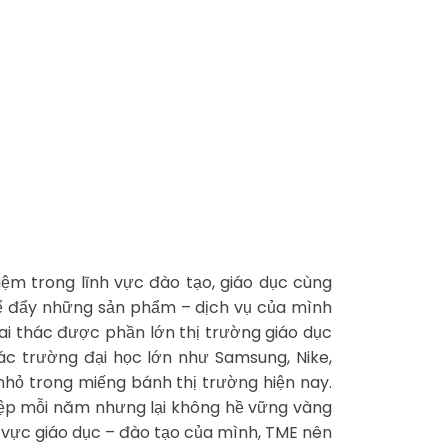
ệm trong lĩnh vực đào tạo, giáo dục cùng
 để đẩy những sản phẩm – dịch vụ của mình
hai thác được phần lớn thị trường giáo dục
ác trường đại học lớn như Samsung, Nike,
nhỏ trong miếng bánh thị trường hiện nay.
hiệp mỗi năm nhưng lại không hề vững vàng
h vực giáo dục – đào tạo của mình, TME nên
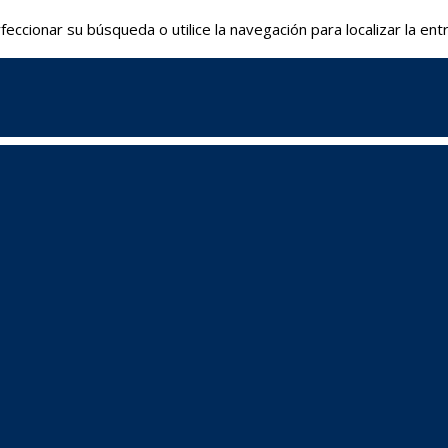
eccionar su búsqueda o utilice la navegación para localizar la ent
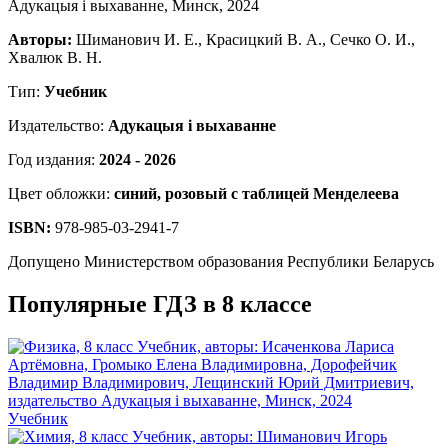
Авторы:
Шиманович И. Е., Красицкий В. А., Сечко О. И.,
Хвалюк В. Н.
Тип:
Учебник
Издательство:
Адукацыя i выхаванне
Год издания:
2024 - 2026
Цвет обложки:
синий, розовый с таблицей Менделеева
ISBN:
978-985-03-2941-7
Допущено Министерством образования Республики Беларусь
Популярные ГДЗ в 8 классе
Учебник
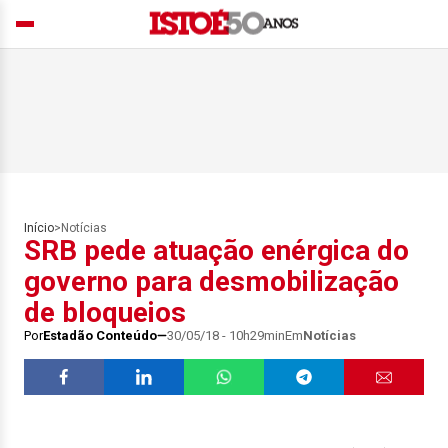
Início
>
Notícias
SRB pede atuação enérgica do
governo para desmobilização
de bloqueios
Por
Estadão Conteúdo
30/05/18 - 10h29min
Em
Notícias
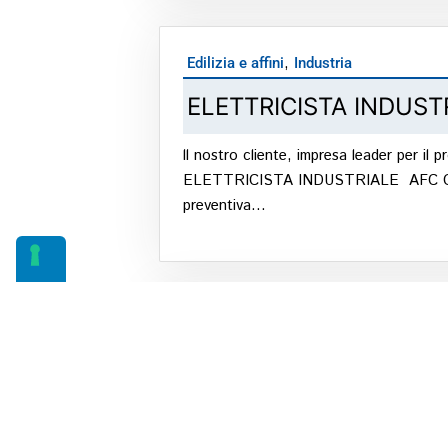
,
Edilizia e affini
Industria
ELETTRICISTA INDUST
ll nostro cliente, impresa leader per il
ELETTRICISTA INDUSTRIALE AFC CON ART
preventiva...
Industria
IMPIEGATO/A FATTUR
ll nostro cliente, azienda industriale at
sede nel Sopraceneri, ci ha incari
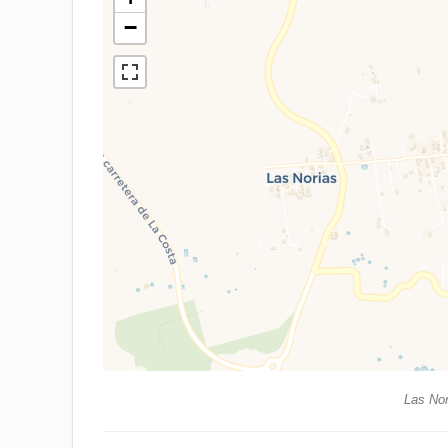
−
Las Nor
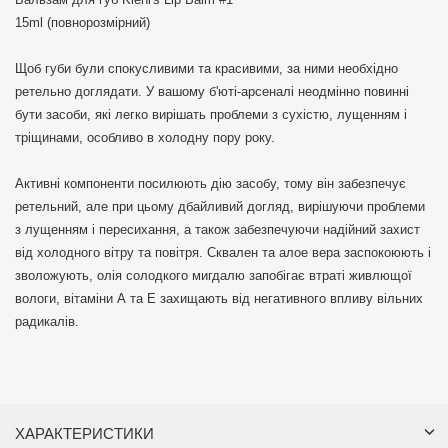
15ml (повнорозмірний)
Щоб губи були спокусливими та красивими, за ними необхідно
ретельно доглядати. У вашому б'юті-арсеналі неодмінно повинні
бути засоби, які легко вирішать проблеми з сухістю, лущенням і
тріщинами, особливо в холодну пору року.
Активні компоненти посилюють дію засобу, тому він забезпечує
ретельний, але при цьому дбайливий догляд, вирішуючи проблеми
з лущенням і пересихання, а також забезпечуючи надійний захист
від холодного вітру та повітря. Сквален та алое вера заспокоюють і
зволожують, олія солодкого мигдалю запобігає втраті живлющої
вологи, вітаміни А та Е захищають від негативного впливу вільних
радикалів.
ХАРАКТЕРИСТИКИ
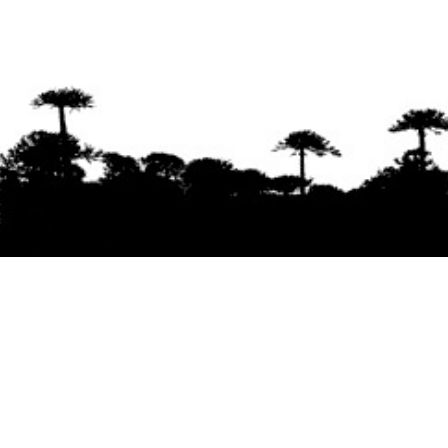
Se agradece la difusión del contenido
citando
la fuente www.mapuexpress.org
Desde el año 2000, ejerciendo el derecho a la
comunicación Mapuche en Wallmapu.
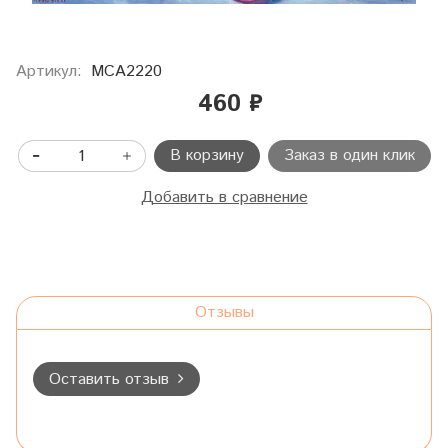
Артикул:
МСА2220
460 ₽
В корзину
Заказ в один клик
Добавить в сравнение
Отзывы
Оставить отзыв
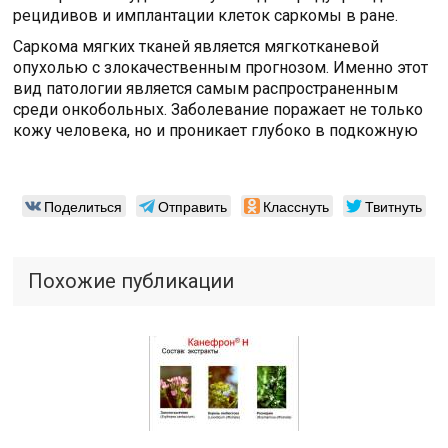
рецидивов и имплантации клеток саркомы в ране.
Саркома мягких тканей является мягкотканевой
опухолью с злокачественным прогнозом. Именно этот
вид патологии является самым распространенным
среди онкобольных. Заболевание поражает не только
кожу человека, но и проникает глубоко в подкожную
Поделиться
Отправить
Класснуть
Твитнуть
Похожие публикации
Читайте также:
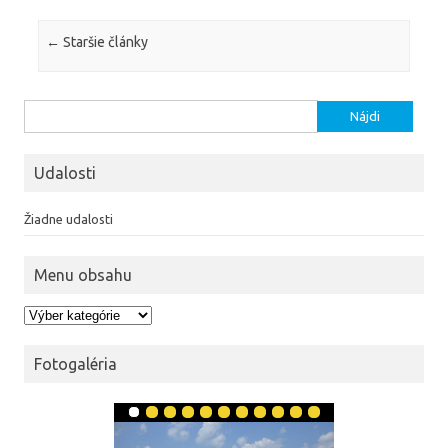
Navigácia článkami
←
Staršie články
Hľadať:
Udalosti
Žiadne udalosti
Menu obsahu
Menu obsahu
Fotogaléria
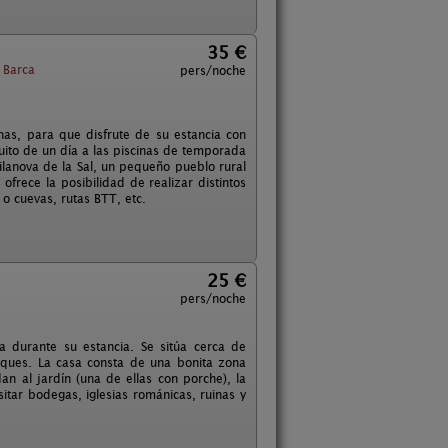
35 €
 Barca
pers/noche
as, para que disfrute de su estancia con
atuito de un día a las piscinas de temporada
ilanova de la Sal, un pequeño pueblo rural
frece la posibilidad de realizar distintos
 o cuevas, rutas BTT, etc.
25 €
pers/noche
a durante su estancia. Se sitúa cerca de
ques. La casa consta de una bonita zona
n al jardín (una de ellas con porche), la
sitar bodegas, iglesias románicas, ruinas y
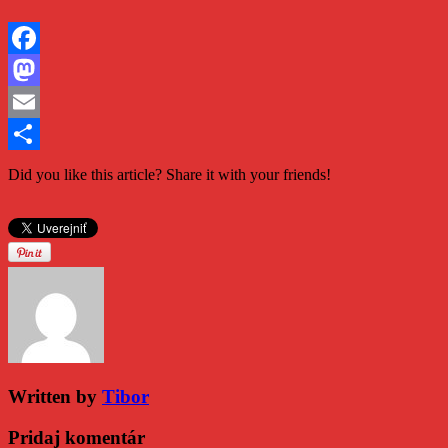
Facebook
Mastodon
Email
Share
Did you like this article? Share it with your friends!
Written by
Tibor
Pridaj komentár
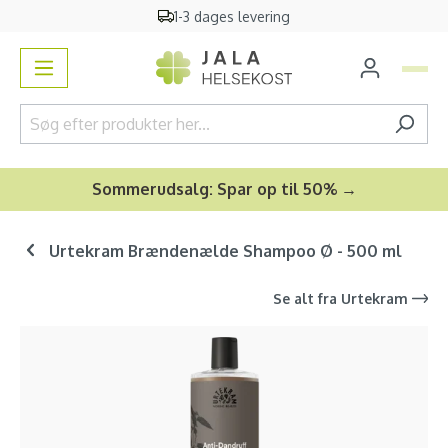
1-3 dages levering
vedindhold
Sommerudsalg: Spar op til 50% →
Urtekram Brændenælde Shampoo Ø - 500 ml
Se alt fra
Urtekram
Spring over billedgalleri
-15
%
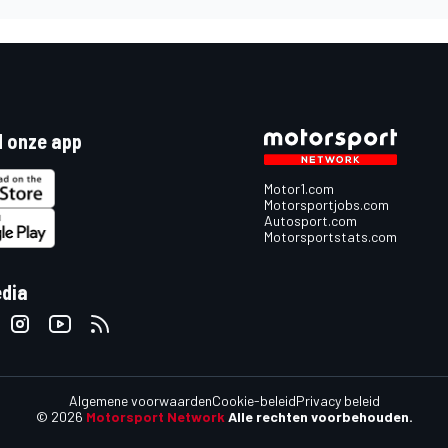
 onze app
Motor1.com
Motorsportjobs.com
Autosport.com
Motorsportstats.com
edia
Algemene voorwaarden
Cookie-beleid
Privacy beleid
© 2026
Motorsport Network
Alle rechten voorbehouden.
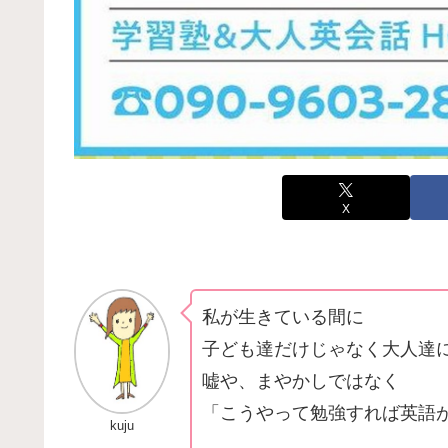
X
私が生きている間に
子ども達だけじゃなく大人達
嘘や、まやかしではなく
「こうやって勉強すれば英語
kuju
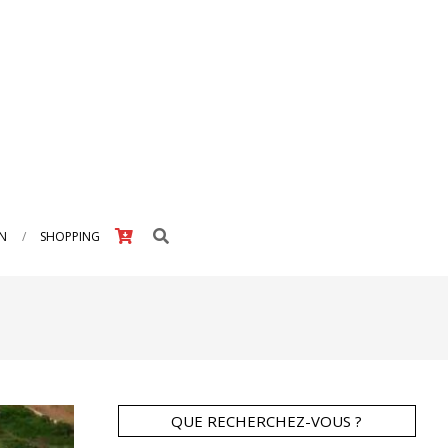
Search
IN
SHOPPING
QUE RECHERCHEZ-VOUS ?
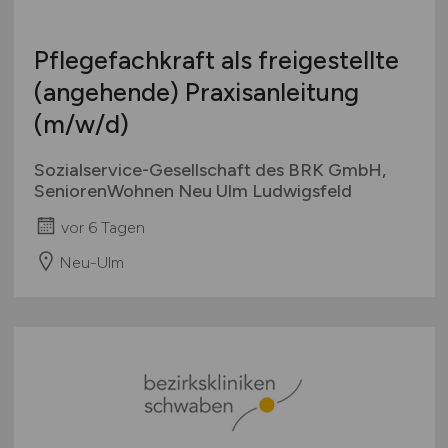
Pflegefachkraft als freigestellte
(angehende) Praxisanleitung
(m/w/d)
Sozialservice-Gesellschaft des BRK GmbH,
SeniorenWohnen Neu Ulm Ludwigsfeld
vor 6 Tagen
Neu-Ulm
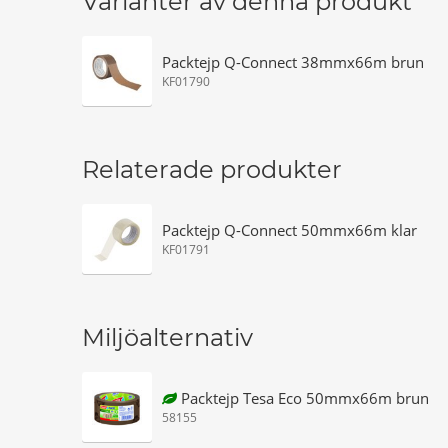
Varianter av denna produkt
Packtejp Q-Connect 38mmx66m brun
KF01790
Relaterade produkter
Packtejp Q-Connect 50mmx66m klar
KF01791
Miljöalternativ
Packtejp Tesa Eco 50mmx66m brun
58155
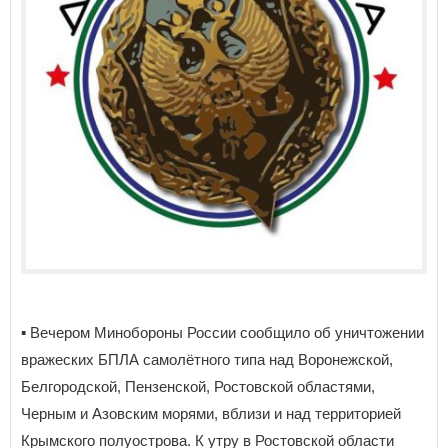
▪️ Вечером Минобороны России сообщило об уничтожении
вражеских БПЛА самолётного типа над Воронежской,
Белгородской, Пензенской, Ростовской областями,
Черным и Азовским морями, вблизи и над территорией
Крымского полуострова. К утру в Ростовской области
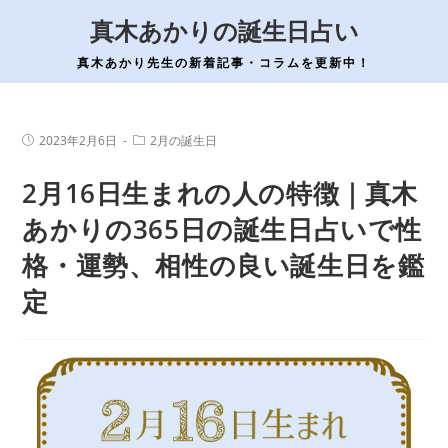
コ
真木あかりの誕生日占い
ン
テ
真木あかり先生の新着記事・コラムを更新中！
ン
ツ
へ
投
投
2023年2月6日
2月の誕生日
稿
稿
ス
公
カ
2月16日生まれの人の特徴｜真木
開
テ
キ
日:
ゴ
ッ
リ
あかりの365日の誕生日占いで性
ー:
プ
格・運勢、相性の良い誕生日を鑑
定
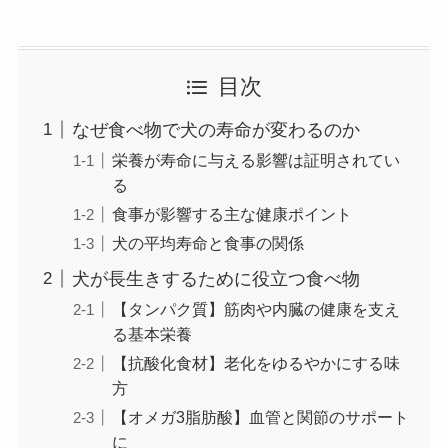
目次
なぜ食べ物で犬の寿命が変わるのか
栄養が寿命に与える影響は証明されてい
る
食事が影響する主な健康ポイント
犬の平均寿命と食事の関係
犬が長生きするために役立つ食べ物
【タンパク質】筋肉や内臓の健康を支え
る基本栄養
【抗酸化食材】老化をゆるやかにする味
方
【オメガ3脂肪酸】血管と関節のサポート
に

———

• [ACTIVITY]:
No picture belongs in the copy; return the rest of the listing exactly.

• [EXERCISE ANSWER]:
ệm trong lĩnh vực đào tạo, giáo dục cùng
 để đẩy những sản phẩm – dịch vụ của mình
hai thác được phần lớn thị trường giáo dục
ác trường đại học lớn như Samsung, Nike,
nhỏ trong miếng bánh thị trường hiện nay.
hiệp mỗi năm nhưng lại không hề vững vàng
h vực giáo dục – đào tạo của mình, TME nên
eccionar su búsqueda o utilice la navegación para localizar la ent
Авторы:
Шиманович И. Е., Красицкий В. А., Сечко О. И.,
Хвалюк В. Н.
Тип:
Учебник
Издательство:
Адукацыя i выхаванне
Год издания:
2024 - 2026
Цвет обложки:
синий, розовый с таблицей Менделеева
ISBN:
978-985-03-2941-7
Допущено Министерством образования Республики Беларусь
Популярные ГДЗ в 8 классе
Учебник
Início
>
Notícias
SRB pede atuação enérgica do
governo para desmobilização
de bloqueios
Por
Estadão Conteúdo
30/05/18 - 10h29min
Em
Notícias
,
Edilizia e affini
Industria
ELETTRICISTA INDUST
ll nostro cliente, impresa leader per il
ELETTRICISTA INDUSTRIALE AFC CON ART
preventiva...
Industria
IMPIEGATO/A FATTUR
ll nostro cliente, azienda industriale at
sede nel Sopraceneri, ci ha incari
−
Las Nor
15ml (повнорозмірний)
Щоб губи були спокусливими та красивими, за ними необхідно
ретельно доглядати. У вашому б'юті-арсеналі неодмінно повинні
бути засоби, які легко вирішать проблеми з сухістю, лущенням і
тріщинами, особливо в холодну пору року.
Активні компоненти посилюють дію засобу, тому він забезпечує
ретельний, але при цьому дбайливий догляд, вирішуючи проблеми
з лущенням і пересихання, а також забезпечуючи надійний захист
від холодного вітру та повітря. Сквален та алое вера заспокоюють і
зволожують, олія солодкого мигдалю запобігає втраті живлющої
вологи, вітаміни А та Е захищають від негативного впливу вільних
радикалів.
ХАРАКТЕРИСТИКИ
Se agradece la difusión del contenido
citando
la fuente www.mapuexpress.org
Desde el año 2000, ejerciendo el derecho a la
comunicación Mapuche en Wallmapu.
Артикул:
МСА2220
460 ₽
В корзину
Заказ в один клик
Добавить в сравнение
Отзывы
Оставить отзыв
рецидивов и имплантации клеток саркомы в ране.
Саркома мягких тканей является мягкотканевой
опухолью с злокачественным прогнозом. Именно этот
вид патологии является самым распространенным
среди онкобольных. Заболевание поражает не только
кожу человека, но и проникает глубоко в подкожную
Поделиться
Отправить
Класснуть
Твитнуть
Похожие публикации
Читайте также:
Navigácia článkami
←
Staršie články
Hľadať:
Udalosti
Žiadne udalosti
Menu obsahu
Menu obsahu
Fotogaléria
35 €
 Barca
pers/noche
as, para que disfrute de su estancia con
atuito de un día a las piscinas de temporada
ilanova de la Sal, un pequeño pueblo rural
frece la posibilidad de realizar distintos
 o cuevas, rutas BTT, etc.
25 €
pers/noche
a durante su estancia. Se sitúa cerca de
ques. La casa consta de una bonita zona
n al jardín (una de ellas con porche), la
sitar bodegas, iglesias románicas, ruinas y
Facebook
Mastodon
Email
Share
Did you like this article? Share it with your friends!
Written by
Tibor
Pridaj komentár
1-3 dages levering
vedindhold
Sommerudsalg: Spar op til 50% →
Urtekram Brændenælde Shampoo Ø - 500 ml
Se alt fra
Urtekram
Spring over billedgalleri
-15
%
 onze app
Motor1.com
Motorsportjobs.com
Autosport.com
Motorsportstats.com
edia
Algemene voorwaarden
Cookie-beleid
Privacy beleid
© 2026
Motorsport Network
Alle rechten voorbehouden.
X
私が生きている間に
子ども達だけじゃなく大人達
嘘や、まやかしではなく
「こうやって勉強すれば英語
kuju
Search
IN
SHOPPING
QUE RECHERCHEZ-VOUS ?
Pflegefachkraft als freigestellte
(angehende) Praxisanleitung
(m/w/d)
Sozialservice-Gesellschaft des BRK GmbH,
SeniorenWohnen Neu Ulm Ludwigsfeld
vor 6 Tagen
Neu-Ulm
Varianter av denna produkt
Packtejp Q-Connect 38mmx66m brun
KF01790
Relaterade produkter
Packtejp Q-Connect 50mmx66m klar
KF01791
Miljöalternativ
Packtejp Tesa Eco 50mmx66m brun
58155
▪️ Вечером Минобороны России сообщило об уничтожении
вражеских БПЛА самолётного типа над Воронежской,
Белгородской, Пензенской, Ростовской областями,
Черным и Азовским морями, вблизи и над территорией
Крымского полуострова. К утру в Ростовской области
コ
真木あかりの誕生日占い
ン
テ
真木あかり先生の新着記事・コラムを更新中！
ン
ツ
へ
投
投
2023年2月6日
2月の誕生日
稿
稿
ス
公
カ
2月16日生まれの人の特徴｜真木
開
テ
キ
日:
ゴ
ッ
リ
あかりの365日の誕生日占いで性
ー:
プ
格・運勢、相性の良い誕生日を鑑
定
目次
なぜ食べ物で犬の寿命が変わるのか
栄養が寿命に与える影響は証明されてい
る
食事が影響する主な健康ポイント
犬の平均寿命と食事の関係
犬が長生きするために役立つ食べ物
【タンパク質】筋肉や内臓の健康を支え
る基本栄養
【抗酸化食材】老化をゆるやかにする味
方
【オメガ3脂肪酸】血管と関節のサポート
に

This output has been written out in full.